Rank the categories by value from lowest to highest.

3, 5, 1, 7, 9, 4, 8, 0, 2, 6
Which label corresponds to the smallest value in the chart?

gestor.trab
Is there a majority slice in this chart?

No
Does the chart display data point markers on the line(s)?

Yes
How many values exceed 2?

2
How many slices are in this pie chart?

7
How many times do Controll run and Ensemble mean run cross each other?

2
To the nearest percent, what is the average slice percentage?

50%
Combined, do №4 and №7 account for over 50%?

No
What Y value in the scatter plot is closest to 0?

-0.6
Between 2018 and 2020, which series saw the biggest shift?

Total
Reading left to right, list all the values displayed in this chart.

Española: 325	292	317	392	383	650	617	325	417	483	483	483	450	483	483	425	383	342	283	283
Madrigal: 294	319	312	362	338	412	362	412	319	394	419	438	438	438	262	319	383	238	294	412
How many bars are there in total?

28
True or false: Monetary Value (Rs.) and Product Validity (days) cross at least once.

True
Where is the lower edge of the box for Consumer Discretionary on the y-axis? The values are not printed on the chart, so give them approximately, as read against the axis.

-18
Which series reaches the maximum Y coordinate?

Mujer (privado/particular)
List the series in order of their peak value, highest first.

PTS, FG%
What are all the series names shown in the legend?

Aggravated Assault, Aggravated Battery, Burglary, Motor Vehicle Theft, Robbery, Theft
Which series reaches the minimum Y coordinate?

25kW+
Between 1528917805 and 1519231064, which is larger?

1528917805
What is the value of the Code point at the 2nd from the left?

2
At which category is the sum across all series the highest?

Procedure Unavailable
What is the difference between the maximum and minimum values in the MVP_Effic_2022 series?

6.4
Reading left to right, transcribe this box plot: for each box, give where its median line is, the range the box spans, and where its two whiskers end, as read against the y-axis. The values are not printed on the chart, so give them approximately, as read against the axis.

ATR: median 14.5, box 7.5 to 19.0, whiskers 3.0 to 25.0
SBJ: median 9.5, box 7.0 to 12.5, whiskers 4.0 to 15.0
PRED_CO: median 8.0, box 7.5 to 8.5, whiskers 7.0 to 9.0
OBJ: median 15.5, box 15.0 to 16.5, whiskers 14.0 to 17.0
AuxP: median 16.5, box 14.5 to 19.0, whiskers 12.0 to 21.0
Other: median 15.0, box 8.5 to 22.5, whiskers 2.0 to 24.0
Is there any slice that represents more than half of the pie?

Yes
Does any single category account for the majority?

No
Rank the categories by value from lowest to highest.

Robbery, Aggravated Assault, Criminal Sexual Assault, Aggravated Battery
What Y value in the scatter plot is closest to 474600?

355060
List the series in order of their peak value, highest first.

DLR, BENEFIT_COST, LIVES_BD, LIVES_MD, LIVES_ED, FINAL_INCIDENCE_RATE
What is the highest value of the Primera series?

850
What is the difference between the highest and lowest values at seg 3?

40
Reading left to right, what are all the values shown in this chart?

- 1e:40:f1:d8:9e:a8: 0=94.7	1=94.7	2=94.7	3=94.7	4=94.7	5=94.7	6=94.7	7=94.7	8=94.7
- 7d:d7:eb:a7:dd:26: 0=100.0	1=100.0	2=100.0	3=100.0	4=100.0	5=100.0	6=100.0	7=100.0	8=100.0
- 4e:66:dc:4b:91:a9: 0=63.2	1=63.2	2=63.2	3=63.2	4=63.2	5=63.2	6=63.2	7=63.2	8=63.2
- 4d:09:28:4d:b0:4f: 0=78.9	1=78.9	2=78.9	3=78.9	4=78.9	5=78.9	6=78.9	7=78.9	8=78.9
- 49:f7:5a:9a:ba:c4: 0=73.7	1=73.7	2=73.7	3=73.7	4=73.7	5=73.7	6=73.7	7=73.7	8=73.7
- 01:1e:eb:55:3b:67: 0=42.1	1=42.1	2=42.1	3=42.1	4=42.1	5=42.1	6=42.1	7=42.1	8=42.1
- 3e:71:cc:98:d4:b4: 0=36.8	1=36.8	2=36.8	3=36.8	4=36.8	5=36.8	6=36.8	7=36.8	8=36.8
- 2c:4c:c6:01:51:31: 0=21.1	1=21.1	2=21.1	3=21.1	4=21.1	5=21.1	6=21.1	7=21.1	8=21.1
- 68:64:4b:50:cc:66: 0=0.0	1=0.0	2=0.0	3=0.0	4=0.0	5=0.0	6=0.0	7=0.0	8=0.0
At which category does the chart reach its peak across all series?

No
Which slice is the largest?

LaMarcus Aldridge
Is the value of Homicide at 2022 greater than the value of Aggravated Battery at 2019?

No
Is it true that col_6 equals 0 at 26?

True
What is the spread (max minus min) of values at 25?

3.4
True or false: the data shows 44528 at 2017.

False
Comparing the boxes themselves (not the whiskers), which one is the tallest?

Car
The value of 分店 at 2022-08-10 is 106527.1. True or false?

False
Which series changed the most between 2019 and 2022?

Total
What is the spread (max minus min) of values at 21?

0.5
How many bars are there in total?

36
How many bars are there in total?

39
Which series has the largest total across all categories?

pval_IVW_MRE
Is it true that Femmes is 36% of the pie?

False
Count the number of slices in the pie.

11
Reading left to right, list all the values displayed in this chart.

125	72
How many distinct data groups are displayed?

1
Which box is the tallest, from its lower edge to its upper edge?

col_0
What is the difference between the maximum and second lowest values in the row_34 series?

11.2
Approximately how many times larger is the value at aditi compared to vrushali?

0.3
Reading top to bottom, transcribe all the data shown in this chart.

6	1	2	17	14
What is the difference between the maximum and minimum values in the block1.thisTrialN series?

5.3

:::

• **PROMPT**
Convert everything in the material above, from the line containing "Robbery, Aggravated Assault, Criminal" down to the line containing "Reading left to right, what", both included, into a Markdown table with two columns, No. and Entry. Number each row and leave out blank lines.

• **OUTPUT BELOW**
| No. | Entry |
|---|---|
| 1 | Robbery, Aggravated Assault, Criminal Sexual Assault, Aggravated Battery |
| 2 | What Y value in the scatter plot is closest to 474600? |
| 3 | 355060 |
| 4 | List the series in order of their peak value, highest first. |
| 5 | DLR, BENEFIT_COST, LIVES_BD, LIVES_MD, LIVES_ED, FINAL_INCIDENCE_RATE |
| 6 | What is the highest value of the Primera series? |
| 7 | 850 |
| 8 | What is the difference between the highest and lowest values at seg 3? |
| 9 | 40 |
| 10 | Reading left to right, what are all the values shown in this chart? |